- _TRECHO DO TEXTO_
::::

O renascer de Guadalupe 

Guadalupe é um território vulnerável, localizado entre Complexo do Chapadão e as favelas do Muquiço, Palmerinha e Gogó da Ema. Tem 57 mil moradores e fica à 30 Km do centro da cidade. Leonardo Barros, morador de Guadalupe e produtor audiovisual, recorda que o Ponto Cine fez o bairro renascer. “Antes Guadalupe era um bairro que tinha um comércio mínimo na rua principal, Marcos Macedo.”

Segundo Leo, como é mais conhecido o produtor, “antes o comércio fechava às cinco, seis horas; e as ruas viravam verdadeiros desertos. O Ponto Cine é inaugurado e há uma transformação. A rua Marcos Macedo hoje é conhecida como Polo Gastronômico Popular de Guadalupe, com food-trucks, gente circulando”. A padaria e o supermercado, de acordo com Leo, agora ficam aberto até às dez da noite, o movimento é grande, Guadalupe saiu das páginas policiais para os cadernos de cultura. É uma lástima o Ponto Cine fechar.”

::::

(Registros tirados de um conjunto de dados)
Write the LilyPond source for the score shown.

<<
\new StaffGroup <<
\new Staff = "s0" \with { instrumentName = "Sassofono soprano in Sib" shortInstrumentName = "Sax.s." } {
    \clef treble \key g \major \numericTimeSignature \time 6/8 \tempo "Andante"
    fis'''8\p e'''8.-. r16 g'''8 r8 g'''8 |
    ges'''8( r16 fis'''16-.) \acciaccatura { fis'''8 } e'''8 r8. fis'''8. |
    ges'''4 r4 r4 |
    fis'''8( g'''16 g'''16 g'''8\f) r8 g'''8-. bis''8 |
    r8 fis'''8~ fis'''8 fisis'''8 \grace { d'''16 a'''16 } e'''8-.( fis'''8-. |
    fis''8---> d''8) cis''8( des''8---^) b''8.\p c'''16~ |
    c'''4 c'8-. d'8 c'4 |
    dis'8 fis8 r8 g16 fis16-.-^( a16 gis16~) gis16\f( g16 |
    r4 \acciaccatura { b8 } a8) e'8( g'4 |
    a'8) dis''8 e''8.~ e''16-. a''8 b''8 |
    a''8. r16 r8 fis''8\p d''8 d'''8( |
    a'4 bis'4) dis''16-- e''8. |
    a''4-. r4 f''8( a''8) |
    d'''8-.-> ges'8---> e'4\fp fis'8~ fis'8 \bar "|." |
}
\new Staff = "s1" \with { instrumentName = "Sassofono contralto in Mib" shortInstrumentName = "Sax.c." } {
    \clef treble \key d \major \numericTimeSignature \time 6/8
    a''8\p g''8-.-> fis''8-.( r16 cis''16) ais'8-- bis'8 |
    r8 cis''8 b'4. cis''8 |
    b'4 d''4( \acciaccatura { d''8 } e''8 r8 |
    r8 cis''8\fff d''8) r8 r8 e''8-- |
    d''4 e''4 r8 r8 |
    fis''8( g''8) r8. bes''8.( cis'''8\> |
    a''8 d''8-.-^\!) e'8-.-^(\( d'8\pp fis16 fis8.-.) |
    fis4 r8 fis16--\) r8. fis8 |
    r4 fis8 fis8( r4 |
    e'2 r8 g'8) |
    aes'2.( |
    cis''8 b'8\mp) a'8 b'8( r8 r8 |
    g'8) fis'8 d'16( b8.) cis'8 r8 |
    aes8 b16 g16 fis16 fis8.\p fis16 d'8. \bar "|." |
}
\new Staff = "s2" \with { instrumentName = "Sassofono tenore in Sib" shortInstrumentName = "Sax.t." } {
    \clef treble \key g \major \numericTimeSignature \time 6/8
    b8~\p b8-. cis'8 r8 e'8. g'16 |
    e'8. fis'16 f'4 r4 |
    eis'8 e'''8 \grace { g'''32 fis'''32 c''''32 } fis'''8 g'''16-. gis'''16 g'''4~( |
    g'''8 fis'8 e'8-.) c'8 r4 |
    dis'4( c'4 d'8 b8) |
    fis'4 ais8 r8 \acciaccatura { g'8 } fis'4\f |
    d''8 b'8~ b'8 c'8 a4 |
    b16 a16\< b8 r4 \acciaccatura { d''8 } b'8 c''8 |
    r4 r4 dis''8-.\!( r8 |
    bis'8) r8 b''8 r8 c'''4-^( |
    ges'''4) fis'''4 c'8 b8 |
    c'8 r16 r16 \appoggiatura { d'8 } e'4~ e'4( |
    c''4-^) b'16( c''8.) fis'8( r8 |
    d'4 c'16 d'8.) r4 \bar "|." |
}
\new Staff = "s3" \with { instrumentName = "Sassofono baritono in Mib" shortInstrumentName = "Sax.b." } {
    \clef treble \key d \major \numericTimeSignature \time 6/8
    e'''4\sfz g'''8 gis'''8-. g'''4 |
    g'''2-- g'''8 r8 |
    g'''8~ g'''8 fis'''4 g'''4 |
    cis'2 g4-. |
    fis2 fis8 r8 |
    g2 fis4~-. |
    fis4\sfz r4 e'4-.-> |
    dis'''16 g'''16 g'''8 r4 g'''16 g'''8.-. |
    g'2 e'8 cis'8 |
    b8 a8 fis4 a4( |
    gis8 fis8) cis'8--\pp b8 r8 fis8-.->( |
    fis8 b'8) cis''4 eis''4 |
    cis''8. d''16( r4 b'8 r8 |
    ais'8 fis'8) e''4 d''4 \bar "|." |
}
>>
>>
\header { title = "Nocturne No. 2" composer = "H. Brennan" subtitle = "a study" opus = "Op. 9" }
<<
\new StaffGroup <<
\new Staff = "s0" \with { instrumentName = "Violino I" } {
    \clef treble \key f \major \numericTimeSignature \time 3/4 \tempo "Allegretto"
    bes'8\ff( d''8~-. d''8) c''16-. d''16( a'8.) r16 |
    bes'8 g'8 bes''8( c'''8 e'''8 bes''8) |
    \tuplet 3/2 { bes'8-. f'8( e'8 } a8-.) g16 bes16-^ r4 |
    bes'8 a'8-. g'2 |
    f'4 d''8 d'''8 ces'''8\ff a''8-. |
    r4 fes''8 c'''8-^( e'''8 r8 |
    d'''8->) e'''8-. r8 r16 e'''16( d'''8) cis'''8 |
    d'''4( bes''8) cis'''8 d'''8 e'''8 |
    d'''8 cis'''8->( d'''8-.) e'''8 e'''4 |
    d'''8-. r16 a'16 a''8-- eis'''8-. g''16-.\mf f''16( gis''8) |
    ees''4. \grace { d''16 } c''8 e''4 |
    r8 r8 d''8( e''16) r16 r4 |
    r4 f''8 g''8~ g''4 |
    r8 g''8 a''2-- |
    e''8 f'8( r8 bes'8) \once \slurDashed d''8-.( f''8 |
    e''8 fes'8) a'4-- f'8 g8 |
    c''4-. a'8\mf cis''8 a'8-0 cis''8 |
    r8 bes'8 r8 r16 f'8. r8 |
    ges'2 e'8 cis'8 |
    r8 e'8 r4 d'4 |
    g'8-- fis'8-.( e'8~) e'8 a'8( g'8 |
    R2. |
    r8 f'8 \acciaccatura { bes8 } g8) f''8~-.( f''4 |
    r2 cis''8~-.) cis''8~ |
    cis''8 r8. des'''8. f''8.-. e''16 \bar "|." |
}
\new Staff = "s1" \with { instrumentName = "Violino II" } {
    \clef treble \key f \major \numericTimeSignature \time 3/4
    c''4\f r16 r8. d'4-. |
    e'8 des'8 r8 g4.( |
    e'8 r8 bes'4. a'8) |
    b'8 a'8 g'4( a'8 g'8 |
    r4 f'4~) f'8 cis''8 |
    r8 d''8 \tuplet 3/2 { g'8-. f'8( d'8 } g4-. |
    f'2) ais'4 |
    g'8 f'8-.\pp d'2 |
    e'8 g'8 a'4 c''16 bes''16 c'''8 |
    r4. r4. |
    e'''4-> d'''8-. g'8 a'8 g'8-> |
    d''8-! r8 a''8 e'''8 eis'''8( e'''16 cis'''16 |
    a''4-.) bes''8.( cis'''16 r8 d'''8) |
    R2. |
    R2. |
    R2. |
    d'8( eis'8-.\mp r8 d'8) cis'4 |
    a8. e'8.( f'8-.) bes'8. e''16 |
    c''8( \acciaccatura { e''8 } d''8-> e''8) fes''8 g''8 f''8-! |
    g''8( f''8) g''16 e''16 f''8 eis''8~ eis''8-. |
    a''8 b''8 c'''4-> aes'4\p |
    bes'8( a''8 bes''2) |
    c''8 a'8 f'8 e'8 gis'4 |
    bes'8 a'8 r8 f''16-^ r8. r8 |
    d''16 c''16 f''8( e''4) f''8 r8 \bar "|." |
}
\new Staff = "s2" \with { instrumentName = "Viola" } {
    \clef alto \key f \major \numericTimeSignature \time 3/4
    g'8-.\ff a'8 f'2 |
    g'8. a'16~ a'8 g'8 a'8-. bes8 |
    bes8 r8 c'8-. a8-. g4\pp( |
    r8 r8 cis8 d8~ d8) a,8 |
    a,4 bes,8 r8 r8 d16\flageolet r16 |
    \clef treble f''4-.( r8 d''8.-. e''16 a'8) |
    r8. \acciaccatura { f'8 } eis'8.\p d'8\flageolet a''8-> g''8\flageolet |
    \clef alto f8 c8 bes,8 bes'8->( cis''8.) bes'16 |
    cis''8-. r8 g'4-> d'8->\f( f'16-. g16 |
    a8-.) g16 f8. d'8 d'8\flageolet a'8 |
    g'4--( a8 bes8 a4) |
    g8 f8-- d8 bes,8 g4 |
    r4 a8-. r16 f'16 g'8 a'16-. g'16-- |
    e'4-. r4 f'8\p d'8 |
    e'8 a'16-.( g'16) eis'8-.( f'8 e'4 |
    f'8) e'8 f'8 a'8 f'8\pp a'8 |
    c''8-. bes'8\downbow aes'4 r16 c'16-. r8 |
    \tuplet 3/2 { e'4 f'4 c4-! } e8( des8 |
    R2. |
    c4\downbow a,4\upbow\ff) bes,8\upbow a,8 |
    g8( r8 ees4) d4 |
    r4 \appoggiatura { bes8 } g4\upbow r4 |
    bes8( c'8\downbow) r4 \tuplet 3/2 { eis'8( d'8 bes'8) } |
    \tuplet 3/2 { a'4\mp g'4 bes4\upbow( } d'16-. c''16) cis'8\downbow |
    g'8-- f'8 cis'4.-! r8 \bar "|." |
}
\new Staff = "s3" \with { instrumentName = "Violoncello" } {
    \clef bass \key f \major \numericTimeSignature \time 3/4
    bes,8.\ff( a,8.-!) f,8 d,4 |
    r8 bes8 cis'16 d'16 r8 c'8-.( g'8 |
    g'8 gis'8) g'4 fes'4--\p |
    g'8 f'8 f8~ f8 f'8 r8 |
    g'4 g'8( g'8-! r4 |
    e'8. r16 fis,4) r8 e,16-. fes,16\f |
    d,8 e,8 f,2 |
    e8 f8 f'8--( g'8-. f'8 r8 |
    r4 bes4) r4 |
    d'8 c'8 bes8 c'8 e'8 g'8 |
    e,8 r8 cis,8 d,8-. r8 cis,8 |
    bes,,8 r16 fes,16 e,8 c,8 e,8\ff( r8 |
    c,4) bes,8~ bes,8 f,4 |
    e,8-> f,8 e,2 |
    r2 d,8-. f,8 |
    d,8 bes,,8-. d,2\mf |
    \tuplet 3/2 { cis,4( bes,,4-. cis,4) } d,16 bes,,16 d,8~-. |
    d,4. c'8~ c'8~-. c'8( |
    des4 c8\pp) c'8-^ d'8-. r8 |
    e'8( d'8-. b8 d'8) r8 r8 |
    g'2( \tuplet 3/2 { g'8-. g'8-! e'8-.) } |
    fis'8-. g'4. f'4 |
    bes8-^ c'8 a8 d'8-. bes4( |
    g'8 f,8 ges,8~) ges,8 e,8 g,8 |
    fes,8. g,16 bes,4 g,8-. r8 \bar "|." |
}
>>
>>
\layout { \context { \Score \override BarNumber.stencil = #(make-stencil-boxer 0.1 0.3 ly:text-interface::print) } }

::::

- _SUA TAREFA_
Transcreva por inteiro o trecho sobre o renascer de Guadalupe, sem mudar nenhuma palavra.

- _SOLUÇÃO_
O renascer de Guadalupe 

Guadalupe é um território vulnerável, localizado entre Complexo do Chapadão e as favelas do Muquiço, Palmerinha e Gogó da Ema. Tem 57 mil moradores e fica à 30 Km do centro da cidade. Leonardo Barros, morador de Guadalupe e produtor audiovisual, recorda que o Ponto Cine fez o bairro renascer. “Antes Guadalupe era um bairro que tinha um comércio mínimo na rua principal, Marcos Macedo.”

Segundo Leo, como é mais conhecido o produtor, “antes o comércio fechava às cinco, seis horas; e as ruas viravam verdadeiros desertos. O Ponto Cine é inaugurado e há uma transformação. A rua Marcos Macedo hoje é conhecida como Polo Gastronômico Popular de Guadalupe, com food-trucks, gente circulando”. A padaria e o supermercado, de acordo com Leo, agora ficam aberto até às dez da noite, o movimento é grande, Guadalupe saiu das páginas policiais para os cadernos de cultura. É uma lástima o Ponto Cine fechar.”